___ DATA ___
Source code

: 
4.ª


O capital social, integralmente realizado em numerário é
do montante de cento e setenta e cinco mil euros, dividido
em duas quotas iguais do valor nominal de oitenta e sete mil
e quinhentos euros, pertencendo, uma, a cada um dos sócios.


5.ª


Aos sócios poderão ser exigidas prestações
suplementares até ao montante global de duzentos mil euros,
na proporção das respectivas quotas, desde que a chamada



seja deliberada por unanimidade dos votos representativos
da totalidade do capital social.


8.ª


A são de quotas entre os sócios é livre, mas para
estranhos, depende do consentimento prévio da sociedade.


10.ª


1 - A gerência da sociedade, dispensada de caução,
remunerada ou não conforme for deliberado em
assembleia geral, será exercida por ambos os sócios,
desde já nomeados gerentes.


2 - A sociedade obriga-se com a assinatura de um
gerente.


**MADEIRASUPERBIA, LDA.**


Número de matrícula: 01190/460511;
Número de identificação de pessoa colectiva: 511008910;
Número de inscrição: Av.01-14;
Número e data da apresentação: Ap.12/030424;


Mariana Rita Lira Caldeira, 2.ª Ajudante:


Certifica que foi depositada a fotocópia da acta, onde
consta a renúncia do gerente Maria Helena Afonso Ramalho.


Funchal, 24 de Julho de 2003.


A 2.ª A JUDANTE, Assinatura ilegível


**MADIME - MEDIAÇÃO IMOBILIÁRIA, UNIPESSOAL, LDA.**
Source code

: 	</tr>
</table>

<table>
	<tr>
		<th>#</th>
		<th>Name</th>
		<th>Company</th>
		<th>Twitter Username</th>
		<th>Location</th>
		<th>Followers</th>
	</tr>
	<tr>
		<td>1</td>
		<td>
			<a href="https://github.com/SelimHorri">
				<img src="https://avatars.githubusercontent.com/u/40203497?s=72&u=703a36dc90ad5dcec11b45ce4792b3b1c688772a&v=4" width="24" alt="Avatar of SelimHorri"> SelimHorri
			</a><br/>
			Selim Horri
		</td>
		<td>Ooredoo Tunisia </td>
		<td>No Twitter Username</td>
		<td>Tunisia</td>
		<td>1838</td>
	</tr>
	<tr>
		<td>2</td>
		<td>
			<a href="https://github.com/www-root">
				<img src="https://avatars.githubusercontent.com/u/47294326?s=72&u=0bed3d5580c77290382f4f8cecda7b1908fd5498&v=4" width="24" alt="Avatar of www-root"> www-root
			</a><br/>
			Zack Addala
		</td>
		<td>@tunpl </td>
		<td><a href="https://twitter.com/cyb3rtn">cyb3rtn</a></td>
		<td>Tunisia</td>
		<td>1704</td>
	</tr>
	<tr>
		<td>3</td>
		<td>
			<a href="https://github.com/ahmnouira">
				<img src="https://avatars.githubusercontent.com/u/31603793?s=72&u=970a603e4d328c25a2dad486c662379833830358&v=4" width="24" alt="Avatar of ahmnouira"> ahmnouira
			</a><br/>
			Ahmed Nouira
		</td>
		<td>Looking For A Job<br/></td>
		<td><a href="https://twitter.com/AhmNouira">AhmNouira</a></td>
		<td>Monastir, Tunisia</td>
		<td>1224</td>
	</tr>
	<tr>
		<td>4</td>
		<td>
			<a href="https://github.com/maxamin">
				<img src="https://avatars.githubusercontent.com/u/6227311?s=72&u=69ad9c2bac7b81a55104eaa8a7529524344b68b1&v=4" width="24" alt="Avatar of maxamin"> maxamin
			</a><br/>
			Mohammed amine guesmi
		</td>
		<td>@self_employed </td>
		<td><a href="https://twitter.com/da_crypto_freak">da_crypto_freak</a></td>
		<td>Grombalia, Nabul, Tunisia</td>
___
Output every line of the listing above as a JSON array of strings, one string per line, and leave out the blank lines.

**EXPECTED ANSWER**
[
  "Source code",
  ": ",
  "4.ª",
  "O capital social, integralmente realizado em numerário é",
  "do montante de cento e setenta e cinco mil euros, dividido",
  "em duas quotas iguais do valor nominal de oitenta e sete mil",
  "e quinhentos euros, pertencendo, uma, a cada um dos sócios.",
  "5.ª",
  "Aos sócios poderão ser exigidas prestações",
  "suplementares até ao montante global de duzentos mil euros,",
  "na proporção das respectivas quotas, desde que a chamada",
  "seja deliberada por unanimidade dos votos representativos",
  "da totalidade do capital social.",
  "8.ª",
  "A são de quotas entre os sócios é livre, mas para",
  "estranhos, depende do consentimento prévio da sociedade.",
  "10.ª",
  "1 - A gerência da sociedade, dispensada de caução,",
  "remunerada ou não conforme for deliberado em",
  "assembleia geral, será exercida por ambos os sócios,",
  "desde já nomeados gerentes.",
  "2 - A sociedade obriga-se com a assinatura de um",
  "gerente.",
  "**MADEIRASUPERBIA, LDA.**",
  "Número de matrícula: 01190/460511;",
  "Número de identificação de pessoa colectiva: 511008910;",
  "Número de inscrição: Av.01-14;",
  "Número e data da apresentação: Ap.12/030424;",
  "Mariana Rita Lira Caldeira, 2.ª Ajudante:",
  "Certifica que foi depositada a fotocópia da acta, onde",
  "consta a renúncia do gerente Maria Helena Afonso Ramalho.",
  "Funchal, 24 de Julho de 2003.",
  "A 2.ª A JUDANTE, Assinatura ilegível",
  "**MADIME - MEDIAÇÃO IMOBILIÁRIA, UNIPESSOAL, LDA.**",
  "Source code",
  ": \t</tr>",
  "</table>",
  "<table>",
  "\t<tr>",
  "\t\t<th>#</th>",
  "\t\t<th>Name</th>",
  "\t\t<th>Company</th>",
  "\t\t<th>Twitter Username</th>",
  "\t\t<th>Location</th>",
  "\t\t<th>Followers</th>",
  "\t</tr>",
  "\t<tr>",
  "\t\t<td>1</td>",
  "\t\t<td>",
  "\t\t\t<a href=\"https://github.com/SelimHorri\">",
  "\t\t\t\t<img src=\"https://avatars.githubusercontent.com/u/40203497?s=72&u=703a36dc90ad5dcec11b45ce4792b3b1c688772a&v=4\" width=\"24\" alt=\"Avatar of SelimHorri\"> SelimHorri",
  "\t\t\t</a><br/>",
  "\t\t\tSelim Horri",
  "\t\t</td>",
  "\t\t<td>Ooredoo Tunisia </td>",
  "\t\t<td>No Twitter Username</td>",
  "\t\t<td>Tunisia</td>",
  "\t\t<td>1838</td>",
  "\t</tr>",
  "\t<tr>",
  "\t\t<td>2</td>",
  "\t\t<td>",
  "\t\t\t<a href=\"https://github.com/www-root\">",
  "\t\t\t\t<img src=\"https://avatars.githubusercontent.com/u/47294326?s=72&u=0bed3d5580c77290382f4f8cecda7b1908fd5498&v=4\" width=\"24\" alt=\"Avatar of www-root\"> www-root",
  "\t\t\t</a><br/>",
  "\t\t\tZack Addala",
  "\t\t</td>",
  "\t\t<td>@tunpl </td>",
  "\t\t<td><a href=\"https://twitter.com/cyb3rtn\">cyb3rtn</a></td>",
  "\t\t<td>Tunisia</td>",
  "\t\t<td>1704</td>",
  "\t</tr>",
  "\t<tr>",
  "\t\t<td>3</td>",
  "\t\t<td>",
  "\t\t\t<a href=\"https://github.com/ahmnouira\">",
  "\t\t\t\t<img src=\"https://avatars.githubusercontent.com/u/31603793?s=72&u=970a603e4d328c25a2dad486c662379833830358&v=4\" width=\"24\" alt=\"Avatar of ahmnouira\"> ahmnouira",
  "\t\t\t</a><br/>",
  "\t\t\tAhmed Nouira",
  "\t\t</td>",
  "\t\t<td>Looking For A Job<br/></td>",
  "\t\t<td><a href=\"https://twitter.com/AhmNouira\">AhmNouira</a></td>",
  "\t\t<td>Monastir, Tunisia</td>",
  "\t\t<td>1224</td>",
  "\t</tr>",
  "\t<tr>",
  "\t\t<td>4</td>",
  "\t\t<td>",
  "\t\t\t<a href=\"https://github.com/maxamin\">",
  "\t\t\t\t<img src=\"https://avatars.githubusercontent.com/u/6227311?s=72&u=69ad9c2bac7b81a55104eaa8a7529524344b68b1&v=4\" width=\"24\" alt=\"Avatar of maxamin\"> maxamin",
  "\t\t\t</a><br/>",
  "\t\t\tMohammed amine guesmi",
  "\t\t</td>",
  "\t\t<td>@self_employed </td>",
  "\t\t<td><a href=\"https://twitter.com/da_crypto_freak\">da_crypto_freak</a></td>",
  "\t\t<td>Grombalia, Nabul, Tunisia</td>"
]